Kiseki
Hirokazu Kore-eda (2011)
Hirokazu Kore-eda’s latest is hard not to like but harder still to get really interested in. Kore-eda sees good in all the people in his movies. At the same time, he’s always aware that human relationships tend to fail and his characters are often lonely or disappointed or at odds with each other. His Still Walking was praised for its ‘gentleness’ – a judgment which seemed to me not only condescending but inaccurate: the film is tough-minded as well as compassionate. I Wish – about two young brothers, separated as a result of their parents’ divoice – merits the description given to Still Walking, perhaps because Kore-eda’s kind-heartedness is even more thoroughgoing with children in the main roles. He gets fresh and rich characterisations from all concerned – especially the two real-life brothers Koki and Oshiro Maeda, who play, respectively, twelve-year-old Koichi, who lives with his mother and maternal grandparents in Kagoshima, and the younger Ryunosuke (‘Ryu’), who’s with his father in Fukuoka. Koki Maeda’s appearance kept reminding me of the Wilderness Scout in Up but he’s much more than a cartoon: the thoughtful Koichi is old enough to know how to put on a variety of masks, as the occasion requires. Several of the other children make an impression – notably Kyara Uchida, as Megumi, a teenage girl whose ambition to be an actress is constrained by her mother’s resentment about what happened to her own acting career, and Seinosuke Nagayoshi, as Makoto, one of Koichi’s schoolfriends, who is so attached to his little, aged dog Marble that, when it dies, the boy carries its corpse round in his bag and keeps hoping against hope that Marble will come back to life.

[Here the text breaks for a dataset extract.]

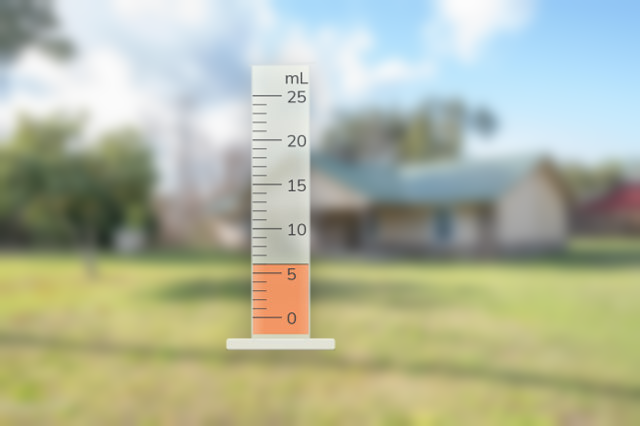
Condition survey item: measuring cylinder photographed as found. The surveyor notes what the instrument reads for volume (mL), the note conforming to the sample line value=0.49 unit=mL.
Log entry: value=6 unit=mL
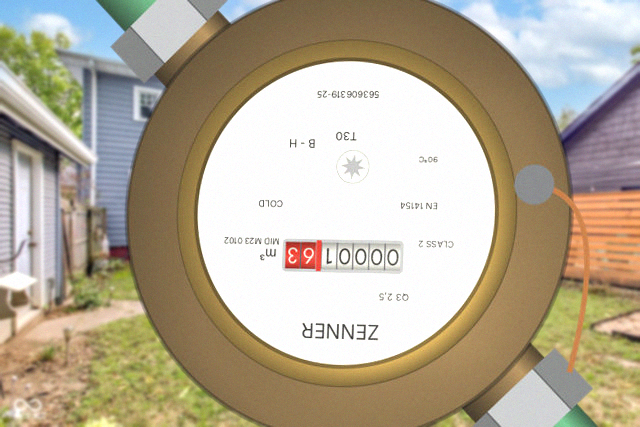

Koichi too has supernatural longings. The unlovely neighbourhood in which he now lives is in the shadow of a semi-active volcano, Sakurajima. Its ashes are part of the local atmosphere but Koichi wants Sakurajima to erupt, so that he and his mother have to be evacuated back to Fukuoka. Kagoshima and Fukuoka are stops on the line of the Bullet Train service which is about to open. Koichi imagines that, if he and Ryu meet at the midpoint of the line, at a place called Kawashiri; and if he (Koichi) wishes, at the moment the trains pass each other, for the family to be reunited, then his wish will come true. The film’s Japanese title translates as ‘miracle’: the register of the English ‘I wish’ is different. You can understand why it was chosen: it’s a more accurate description of the children’s desires generally (the laws of nature won’t require suspension in order for Megumi to succeed as an actress); and ‘miracle’ might sound portentous. Even so, ‘I wish’ has a softer and more sentimental flavour. This probably reinforced my sense that Kore-eda goes too far in obscuring the sadness of I Wish under cover of its charm.
At the crucial moment – as the trains pass – Kore-eda inserts a montage of the film’s key images up to this point. The images are not flashbacks as such but, as Tony Rayns says in his S&S review, they’re fully recognisable from earlier in I Wish. They’re beautiful both as a composition and individually (especially some pink-purple flowers, which we saw the children walking among). But the neatness of the images seems to limit their power – and to encapsulate the structure of the film as a whole. Each episode within it, while carefully and sensitively composed, is frustrating in its self-containment. The visual scheme is clever and charming – the primary colours in daylight exteriors often suggest the newly-minted world of childhood experience and contrast with the muddy interiors of the houses the kids live in yet I found this distinction more tidy than expressive. I Wish divagates geographically – fair enough for a story in which the physical distance between characters is a pivotal element. It lacks, though, the sustained tension of Still Walking – in which the action, once the characters were assembled for their unhappy family reunion, stayed rooted within and around the one house, and conveyed both the unignorable tensions and the distances between people. The best moment in I Wish, for me, occurs when Koichi and Ryu, comparing each other’s height after months of separation, stand back to back: it’s as if their bodies are pulling them towards each other while their minds, although the brothers’ faces are smiling, realise that reunion wouldn’t be a simple matter.
All the adult actors are good. They include Nene Ohtsuka as the boys’ mother; Joe Odagiri, as their father, a would-be indie rocker; and Isao Hashizume, as the grandfather whose repeated attempts to bake the sponge cake he used to enjoy are a sadly amusing take on Proust – the old man’s nostalgic commitment to the task is rather undermined by the underwhelming taste of the product. Several of the cast of Still Walking are here, in smaller roles but it’s a pleasure to see them again – Yui Natsukawa as Megumi’s mother, Kirin Kiki as the boys’ grandmother, and, especially, Hiroshi Abe, as Koichi’s school teacher.